I read an article about public intellectuals on Wilson Quarterly, which hit a lot of correct notes. Part of the reason America lacks a set of true set of public intellectuals is our preference for pragmatic thinkers; our general anti-academic, anti-elitist sentiment; and our love of technological solutions -- no problem is insoluble once set upon by good old American ingenuity. But I think the most important reason we lack public intellectuals is that Americans do not especially value historical thinking. I am not going to make a hoary "those who don't remember the past are doomed to repeat it" kind of point. It is more complex than that. The problem is that Americans are especially good at distorting historical facts to fit current ideology. I'm sure that for many people, the Founding Fathers of their imagination have little to nothing to do with the reality. Americans like to think that the debate we're having now is the debate we have always been having. The idea that the past really is a strange, different place is forgotten.

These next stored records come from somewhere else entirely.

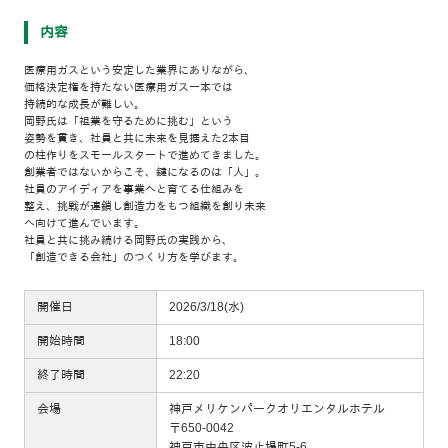
内容
医療用ガスという安定した業界にありながら、
価格決定権を持たない医療用ガス一本では
持続的な成長が難しい。
岡野氏は「祖業を守るために挑む」という
姿勢を貫き、社員と共に未来を見据えた2本目
の柱作りをスモールスタートで進めてきました。
創業者ではないからこそ、鍵になるのは「人」。
社員のアイディアを事業へと育てる仕組みを
整え、挑戦が連鎖し創造力をもつ組織を創り未来
へ向けて進んでいます。
社員と共に挑み続ける岡野氏の実践から、
「創造できる会社」のつくり方を学びます。
開催日
2026/3/18(水)
開始時間
18:00
終了時間
22:20
会場
神戸メリケンパークオリエンタルホテル
〒650-0042
神戸市中央区波止場町5-6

I don't believe that Americans are especially aware of how concepts like "freedom" or "equality" have a long history of evolution, of how the concepts have changed over time and do not mean now what they meant two hundred years ago. People are not aware of the assumptions that are buried below the surface in our popular concepts or the difficulties that are papered over. The idea of "rights," such as a person's right to their property, can short-circuit other considerations and options. The trade-offs of any political economy become invisible or perhaps visible but inevitable. This is the work of philosophy (asking ourselves to state everything clearly and unpacking values and concepts), especially after the linguistic and historical turns, those movements to a constructivist and critical version of philosophy. This is important stuff to study, but I know that few kids besides debaters have an opportunity to do much thinking like this in high school. I can imagine a good college course on politics or public policy might, but I can also imagine many courses merely discuss different systems in an empirical way with little analysis of "justice." As a result of this lacuna in our collective education, American politics is dominated by blind hope. Nietzsche said we needed courage instead of hope, in the face of our many challenges. I am trying to be courageous about our education system, as well as our politics.